From the entries, return every line where the string "Left" shows up.

### ENTRIES PROVIDED

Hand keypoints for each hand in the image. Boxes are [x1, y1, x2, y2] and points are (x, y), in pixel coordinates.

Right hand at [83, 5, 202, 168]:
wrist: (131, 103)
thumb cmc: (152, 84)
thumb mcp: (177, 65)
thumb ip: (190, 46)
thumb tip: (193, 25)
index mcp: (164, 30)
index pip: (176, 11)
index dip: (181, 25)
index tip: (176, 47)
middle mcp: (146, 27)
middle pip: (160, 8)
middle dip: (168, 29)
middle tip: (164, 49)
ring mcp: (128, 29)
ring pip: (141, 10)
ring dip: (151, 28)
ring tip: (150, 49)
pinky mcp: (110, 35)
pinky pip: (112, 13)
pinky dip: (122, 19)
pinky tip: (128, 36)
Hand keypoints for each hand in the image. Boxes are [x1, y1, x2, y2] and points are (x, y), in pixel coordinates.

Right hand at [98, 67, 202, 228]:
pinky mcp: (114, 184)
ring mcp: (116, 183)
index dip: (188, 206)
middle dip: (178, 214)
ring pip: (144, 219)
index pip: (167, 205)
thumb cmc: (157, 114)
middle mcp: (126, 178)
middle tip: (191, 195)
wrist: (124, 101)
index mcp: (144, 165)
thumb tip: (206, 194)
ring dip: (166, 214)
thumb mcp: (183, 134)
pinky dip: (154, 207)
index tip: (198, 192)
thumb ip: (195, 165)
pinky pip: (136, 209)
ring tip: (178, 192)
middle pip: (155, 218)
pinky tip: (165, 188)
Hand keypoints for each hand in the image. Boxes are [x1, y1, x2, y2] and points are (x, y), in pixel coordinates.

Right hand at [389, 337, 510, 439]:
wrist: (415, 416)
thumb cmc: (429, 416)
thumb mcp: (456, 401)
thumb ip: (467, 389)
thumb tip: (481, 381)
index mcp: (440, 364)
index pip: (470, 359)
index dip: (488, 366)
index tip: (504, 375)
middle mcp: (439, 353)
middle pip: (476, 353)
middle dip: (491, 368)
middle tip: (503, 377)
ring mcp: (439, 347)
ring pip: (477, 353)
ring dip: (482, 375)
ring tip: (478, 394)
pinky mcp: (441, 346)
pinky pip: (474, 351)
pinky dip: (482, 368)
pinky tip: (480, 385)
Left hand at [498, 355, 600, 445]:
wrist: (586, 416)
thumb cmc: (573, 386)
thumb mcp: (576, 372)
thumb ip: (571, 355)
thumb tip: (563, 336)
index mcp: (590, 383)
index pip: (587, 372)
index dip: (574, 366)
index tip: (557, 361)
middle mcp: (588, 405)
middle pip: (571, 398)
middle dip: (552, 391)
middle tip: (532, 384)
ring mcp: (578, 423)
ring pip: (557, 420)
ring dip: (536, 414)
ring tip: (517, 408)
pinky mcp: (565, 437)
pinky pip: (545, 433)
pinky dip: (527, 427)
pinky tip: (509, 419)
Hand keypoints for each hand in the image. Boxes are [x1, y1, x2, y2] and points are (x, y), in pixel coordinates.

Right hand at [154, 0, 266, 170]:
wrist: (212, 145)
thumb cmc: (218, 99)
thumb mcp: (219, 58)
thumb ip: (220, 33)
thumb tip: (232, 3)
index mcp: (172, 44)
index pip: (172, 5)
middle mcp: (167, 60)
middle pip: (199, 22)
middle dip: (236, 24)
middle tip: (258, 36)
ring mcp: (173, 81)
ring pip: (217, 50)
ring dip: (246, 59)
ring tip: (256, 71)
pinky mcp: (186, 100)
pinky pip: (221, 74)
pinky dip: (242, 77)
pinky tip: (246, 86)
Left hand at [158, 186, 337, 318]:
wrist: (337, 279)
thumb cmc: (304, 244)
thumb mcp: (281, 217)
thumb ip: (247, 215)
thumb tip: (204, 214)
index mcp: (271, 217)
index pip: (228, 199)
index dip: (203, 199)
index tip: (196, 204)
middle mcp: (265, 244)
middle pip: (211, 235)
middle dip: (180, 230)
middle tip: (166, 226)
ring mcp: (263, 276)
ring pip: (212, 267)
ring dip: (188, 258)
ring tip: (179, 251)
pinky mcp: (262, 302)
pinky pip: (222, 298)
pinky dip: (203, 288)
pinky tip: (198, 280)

######
### ENTRIES PROVIDED

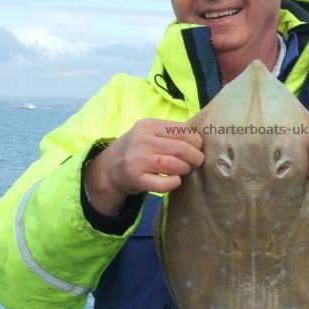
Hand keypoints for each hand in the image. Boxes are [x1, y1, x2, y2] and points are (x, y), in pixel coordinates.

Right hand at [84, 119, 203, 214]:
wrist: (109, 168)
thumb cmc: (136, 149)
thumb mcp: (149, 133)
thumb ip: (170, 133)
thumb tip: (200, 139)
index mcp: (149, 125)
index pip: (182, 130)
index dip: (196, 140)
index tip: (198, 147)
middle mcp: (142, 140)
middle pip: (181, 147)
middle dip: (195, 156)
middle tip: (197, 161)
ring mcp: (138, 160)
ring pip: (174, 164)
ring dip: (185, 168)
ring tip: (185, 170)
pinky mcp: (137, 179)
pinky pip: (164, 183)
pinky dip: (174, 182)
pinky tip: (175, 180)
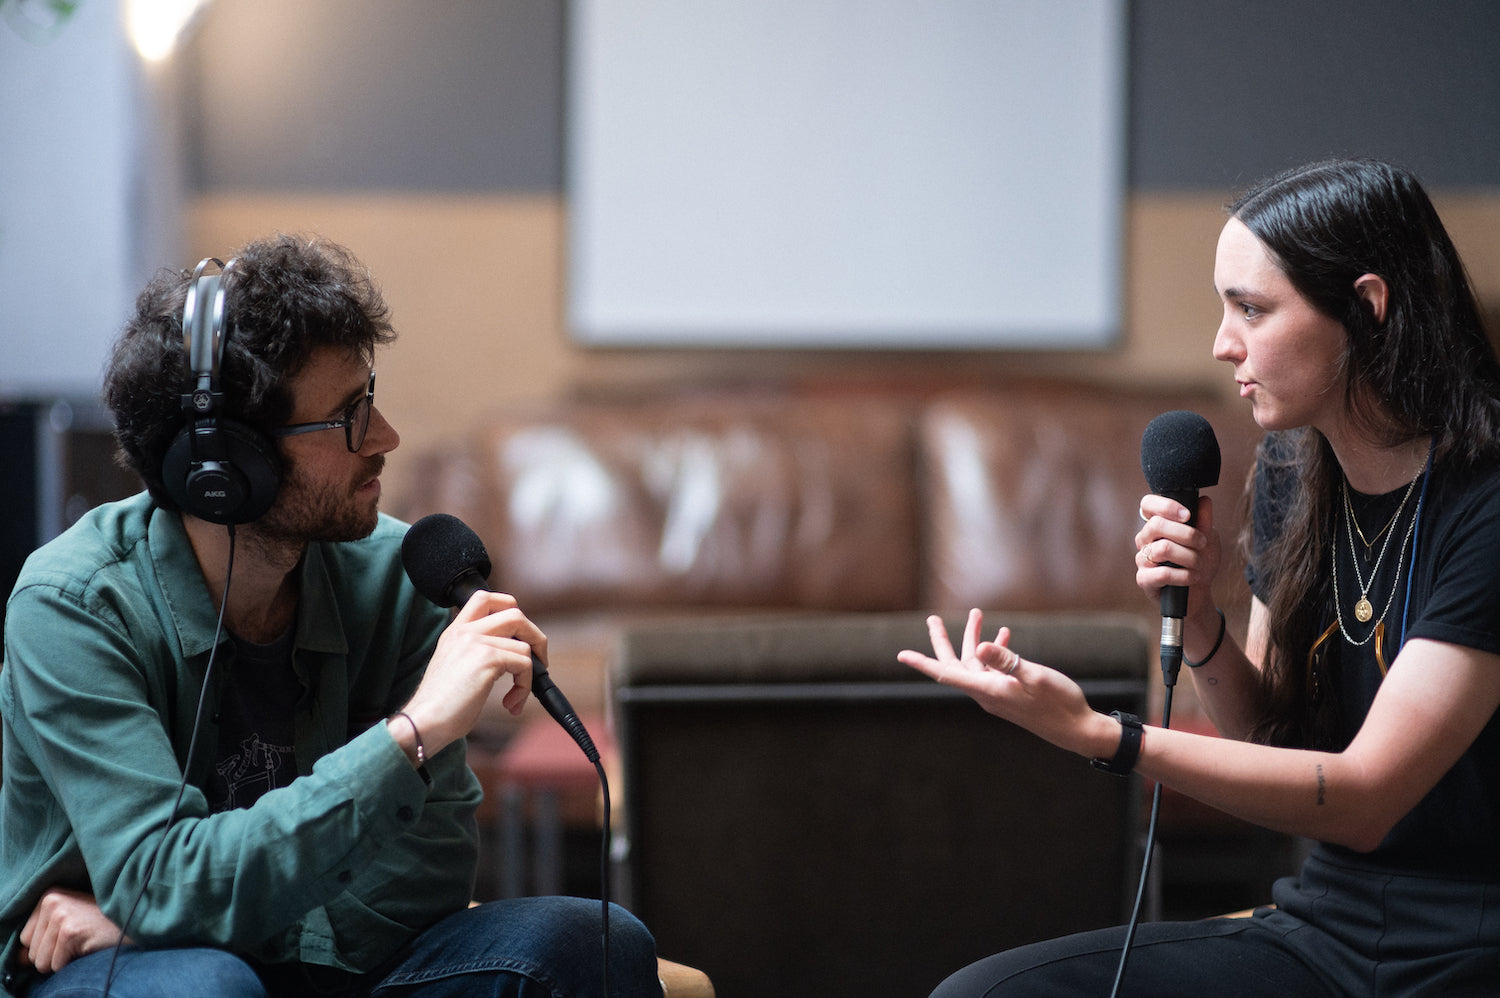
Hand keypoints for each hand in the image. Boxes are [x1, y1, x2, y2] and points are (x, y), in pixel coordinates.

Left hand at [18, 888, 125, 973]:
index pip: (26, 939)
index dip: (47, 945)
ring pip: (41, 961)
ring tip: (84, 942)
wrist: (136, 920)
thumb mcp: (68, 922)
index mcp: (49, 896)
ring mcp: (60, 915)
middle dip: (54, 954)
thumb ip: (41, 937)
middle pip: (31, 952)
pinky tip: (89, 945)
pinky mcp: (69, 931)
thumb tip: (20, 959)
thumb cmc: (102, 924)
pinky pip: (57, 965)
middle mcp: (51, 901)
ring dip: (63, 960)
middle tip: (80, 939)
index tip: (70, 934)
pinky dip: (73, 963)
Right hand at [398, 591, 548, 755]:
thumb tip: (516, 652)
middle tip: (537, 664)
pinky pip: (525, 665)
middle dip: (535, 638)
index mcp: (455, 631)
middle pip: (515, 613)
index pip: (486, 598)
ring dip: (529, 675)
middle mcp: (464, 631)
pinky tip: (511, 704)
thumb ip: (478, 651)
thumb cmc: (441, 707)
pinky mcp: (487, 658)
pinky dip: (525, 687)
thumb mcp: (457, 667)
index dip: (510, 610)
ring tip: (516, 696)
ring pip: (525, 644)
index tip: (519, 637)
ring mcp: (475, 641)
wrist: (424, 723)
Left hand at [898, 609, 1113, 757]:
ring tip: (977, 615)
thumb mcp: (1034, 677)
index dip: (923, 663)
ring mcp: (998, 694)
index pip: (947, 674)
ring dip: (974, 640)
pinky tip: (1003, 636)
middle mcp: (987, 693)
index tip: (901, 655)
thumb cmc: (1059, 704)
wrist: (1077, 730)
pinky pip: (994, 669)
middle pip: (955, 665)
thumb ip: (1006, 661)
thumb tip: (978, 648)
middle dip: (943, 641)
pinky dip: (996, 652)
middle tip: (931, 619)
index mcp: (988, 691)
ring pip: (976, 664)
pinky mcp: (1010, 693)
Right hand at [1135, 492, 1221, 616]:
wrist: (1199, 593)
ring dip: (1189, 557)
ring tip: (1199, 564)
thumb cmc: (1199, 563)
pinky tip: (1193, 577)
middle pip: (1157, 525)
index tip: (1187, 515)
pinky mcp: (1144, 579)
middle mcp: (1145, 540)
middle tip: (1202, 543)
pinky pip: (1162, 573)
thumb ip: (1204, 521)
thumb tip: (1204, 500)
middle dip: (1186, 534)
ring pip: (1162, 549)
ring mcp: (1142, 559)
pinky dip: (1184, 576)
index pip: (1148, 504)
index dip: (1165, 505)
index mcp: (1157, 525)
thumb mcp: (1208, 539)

######

* ANSWER SECTION
Left hand at [498, 355, 600, 445]:
Left hand at [158, 186, 337, 318]:
Left hand at [18, 888, 125, 973]:
Left hand at [898, 609, 1113, 757]:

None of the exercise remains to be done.